Commentary Magazine


Contentions

Re: Martians and Venusians

One of the most interesting things about hiking in a desert with two friends and a limited water supply is that at a certain point early on, one of the hikers becomes the Watcher of the Water, constantly warning the others about not drinking too much. At some point, however, that person gets sick of the role. Suddenly left without the constant warning and the confidence that somebody’s making sure the water lasts, inevitably one of the other hikers takes on the role as principal water griper. It’s an intuitive response to genuine danger.
Something similar may be happening between the U.S. and Europe.

Emanuele is clearly on to something, and the developments since his post have only made clearer the role-reversal. Today there are reports indicating that the U.S. is actively blocking tough financial sanctions against Iran in the upcoming G8 summit requested by the Europeans.
Americans are unaccustomed to the decline of empire, but we might be seeing signs of a broad-scale correction of a fairly radical distortion that dates to the Cold War — an abandonment of the U.S.’s long-held role as Watcher of the Water.

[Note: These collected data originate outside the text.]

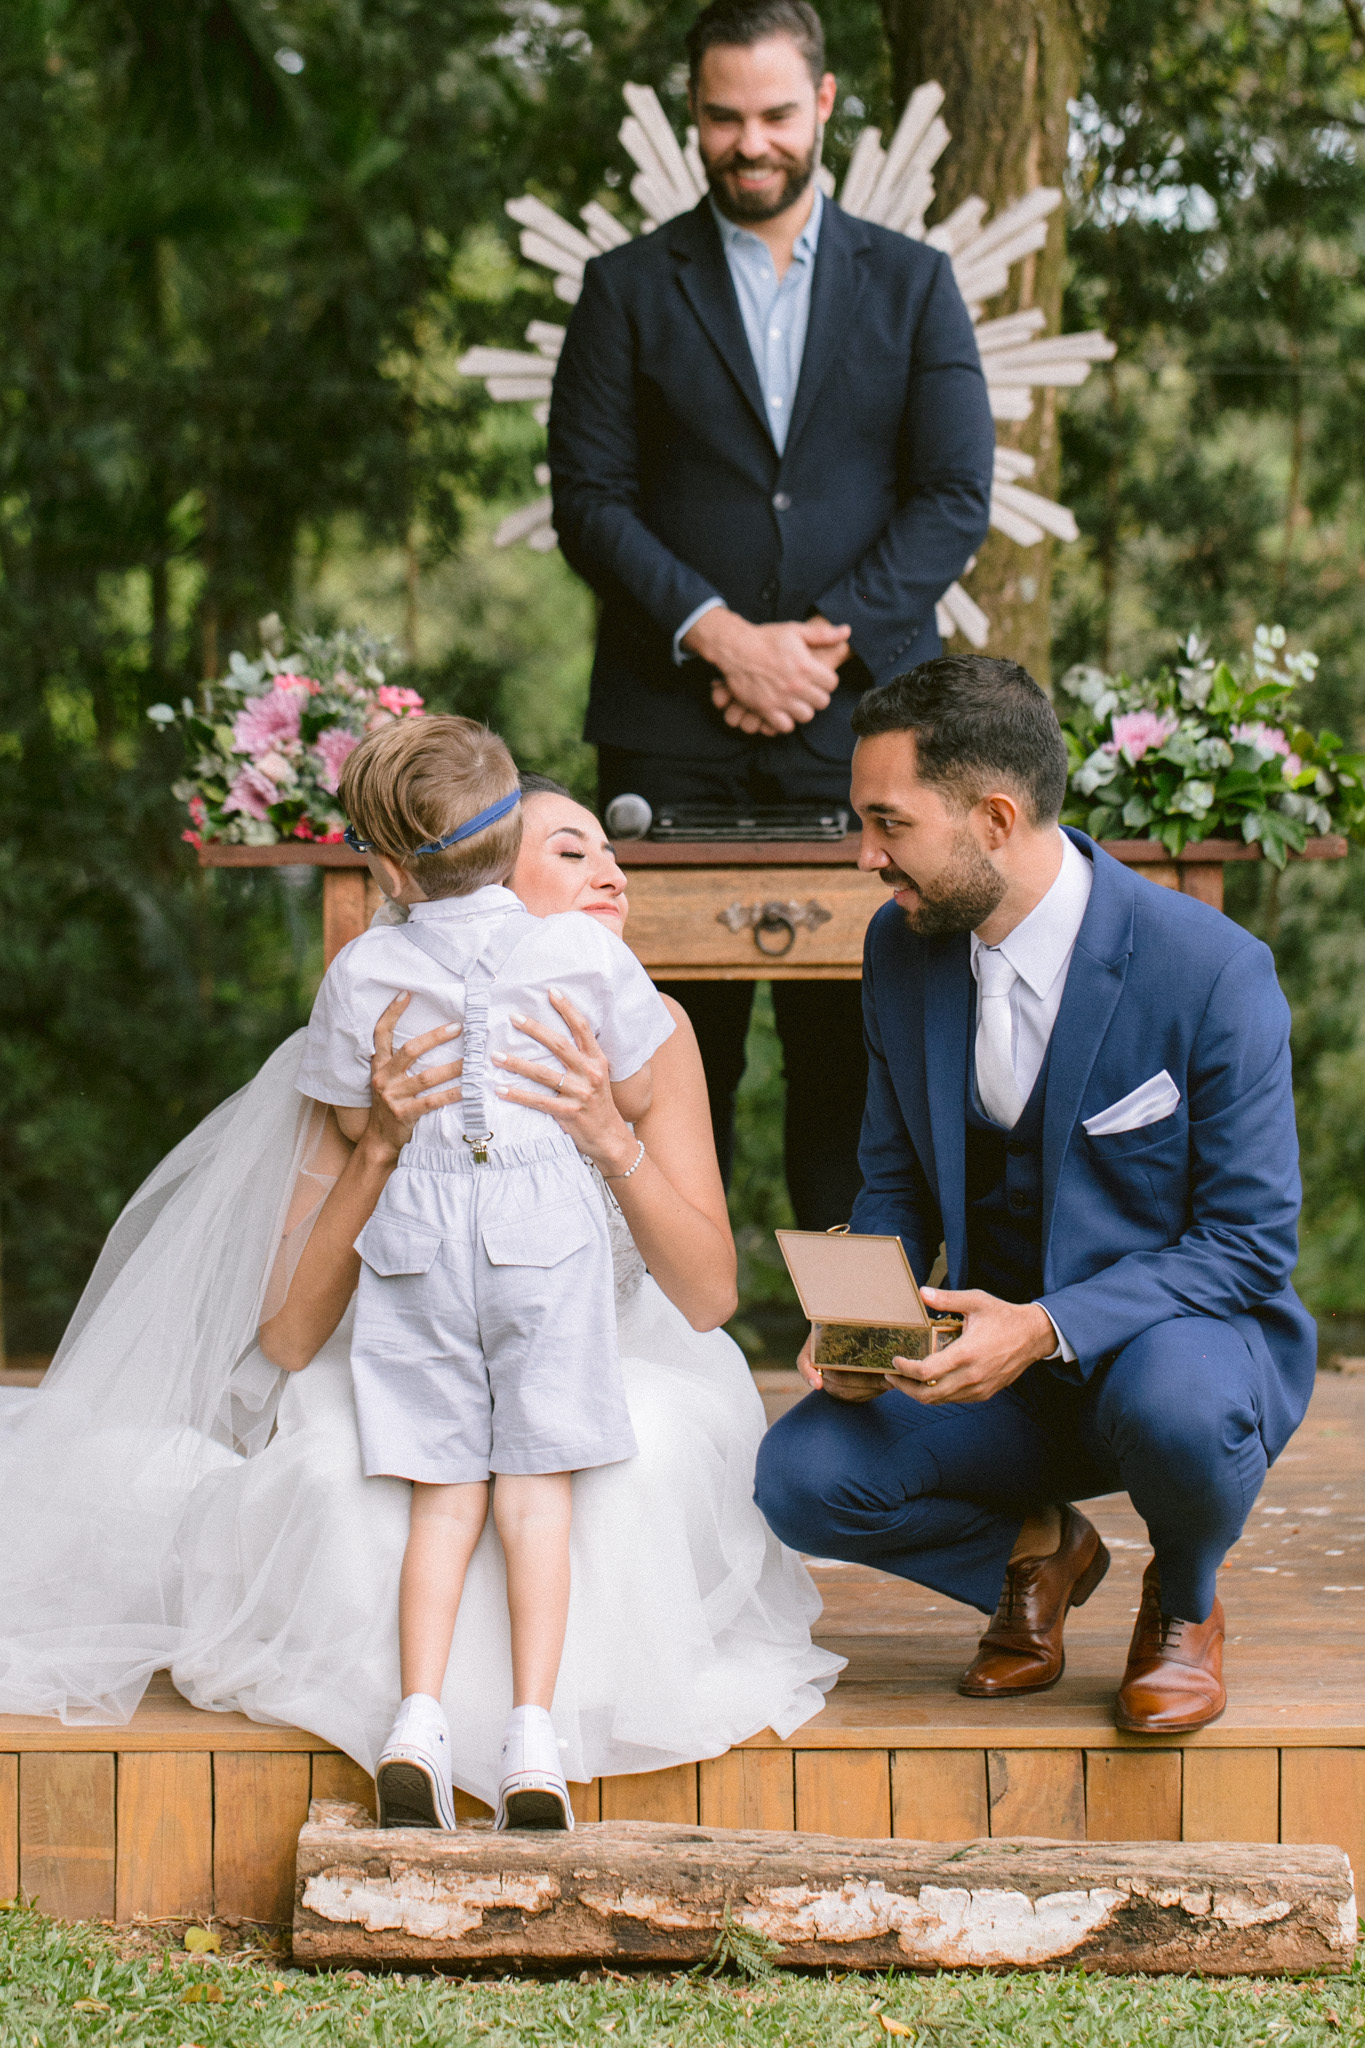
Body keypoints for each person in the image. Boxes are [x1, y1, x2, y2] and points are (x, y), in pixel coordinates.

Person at [0, 780, 842, 1811]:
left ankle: (536, 1737)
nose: (613, 871)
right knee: (342, 1486)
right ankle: (421, 1725)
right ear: (481, 879)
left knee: (629, 1465)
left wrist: (604, 1132)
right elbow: (292, 1329)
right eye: (572, 851)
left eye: (608, 851)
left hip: (610, 1351)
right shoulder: (379, 1034)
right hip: (406, 1353)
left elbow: (710, 1295)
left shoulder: (647, 1029)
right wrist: (382, 1145)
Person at [754, 654, 1315, 1734]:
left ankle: (1185, 1602)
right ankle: (1038, 1555)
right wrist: (864, 1325)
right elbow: (895, 1173)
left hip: (1168, 1355)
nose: (866, 855)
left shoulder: (1211, 968)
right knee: (801, 1473)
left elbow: (1248, 1245)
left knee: (1180, 1407)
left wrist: (1047, 1325)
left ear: (995, 816)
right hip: (994, 1378)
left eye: (888, 823)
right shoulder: (900, 946)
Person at [548, 0, 995, 1229]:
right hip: (667, 728)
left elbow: (956, 492)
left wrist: (818, 641)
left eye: (776, 115)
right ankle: (641, 1376)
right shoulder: (624, 287)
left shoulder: (914, 286)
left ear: (826, 105)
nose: (751, 142)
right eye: (725, 117)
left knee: (857, 1073)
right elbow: (588, 500)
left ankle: (855, 1376)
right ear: (695, 114)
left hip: (869, 737)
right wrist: (720, 634)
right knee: (658, 1060)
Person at [298, 716, 675, 1831]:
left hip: (415, 1224)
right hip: (540, 1223)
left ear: (389, 863)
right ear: (512, 833)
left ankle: (415, 1718)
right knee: (535, 1491)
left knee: (442, 1491)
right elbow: (640, 1079)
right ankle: (532, 1741)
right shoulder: (584, 953)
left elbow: (344, 1110)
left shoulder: (364, 964)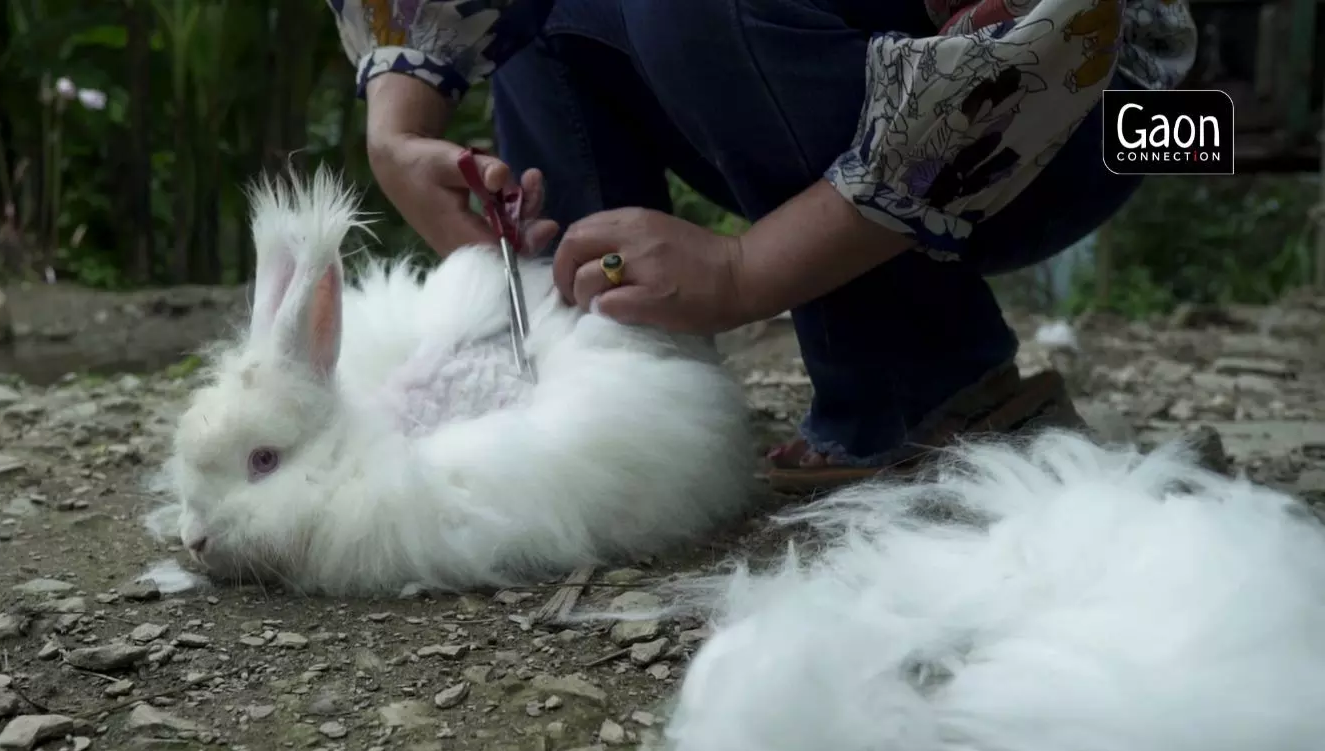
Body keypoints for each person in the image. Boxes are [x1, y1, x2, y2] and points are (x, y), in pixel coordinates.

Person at [326, 0, 1197, 493]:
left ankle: (927, 385)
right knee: (543, 16)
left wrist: (747, 269)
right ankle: (612, 395)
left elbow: (1053, 47)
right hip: (859, 77)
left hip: (1107, 113)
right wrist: (397, 125)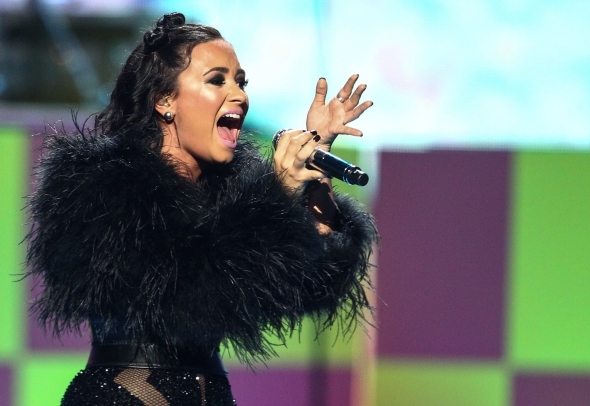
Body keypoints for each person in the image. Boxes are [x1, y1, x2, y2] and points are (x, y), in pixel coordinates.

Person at [25, 12, 378, 405]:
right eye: (217, 80)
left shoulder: (235, 195)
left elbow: (315, 286)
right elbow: (187, 293)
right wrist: (276, 196)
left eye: (241, 82)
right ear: (164, 100)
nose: (240, 95)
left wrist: (317, 165)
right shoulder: (101, 187)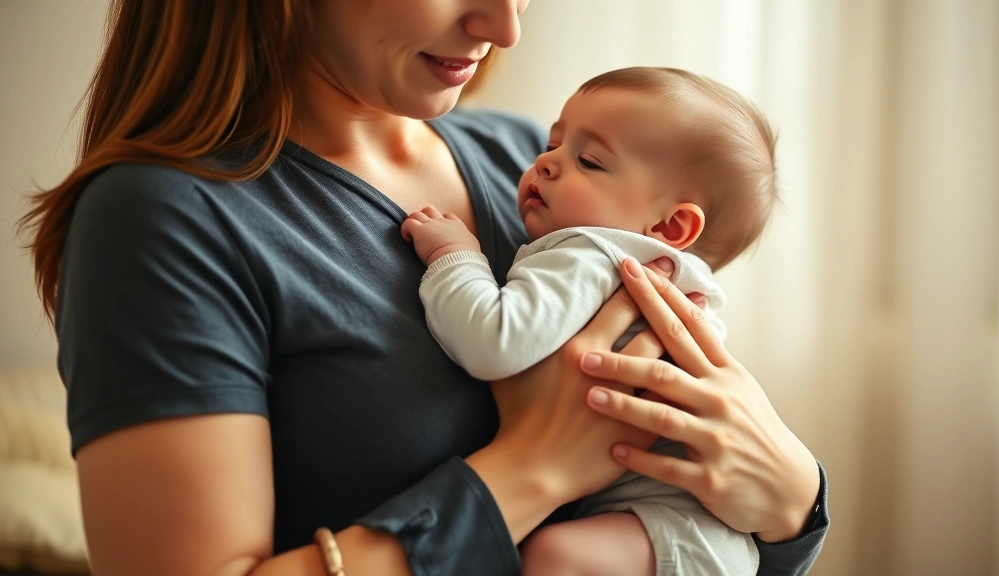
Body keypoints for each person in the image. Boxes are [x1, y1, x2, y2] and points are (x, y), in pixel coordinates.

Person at [18, 2, 829, 575]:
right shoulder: (165, 219)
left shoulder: (524, 164)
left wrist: (793, 499)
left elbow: (734, 523)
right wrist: (533, 469)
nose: (504, 25)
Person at [401, 66, 775, 576]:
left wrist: (454, 255)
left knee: (553, 558)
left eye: (590, 160)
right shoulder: (657, 271)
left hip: (667, 527)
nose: (547, 161)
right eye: (554, 143)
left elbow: (494, 341)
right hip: (703, 529)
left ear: (670, 225)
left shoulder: (591, 251)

Americans have long bristled at the fact that it is they who provided the muscle to deter the Soviets, while the Europeans benefited from American investment in the problem, and had the luxury to advocate more universalist, passive, and peace-seeking ideologies. But from an American perspective, there was no choice back then: The Soviet nukes where every bit as much a threat to the U.S. as to Europe.

Today, however, Iran is not aiming ICBMs at the U.S., and the Europeans are far more at risk from an Iranian bomb than are the Americans. What the new American administration calls “engagement” may be little more than a form of strategic disengagement, a way of saying that an Iranian bomb is simply not their problem. With the protective big brother nowhere to be seen, many Europeans realize that it may actually be up to them to stop the bomb.

Is this the beginning of a new era, a kind of strategic American isolationism under the guise of peacemaking, a fundamental shifting of the clash of civilizations? Here in Israel, we sure feel that way. (If today’s Israeli naval maneuvers are any indication, Israel may indeed be taking steps to “go it alone.”) Maybe Europeans are starting to sense it as well.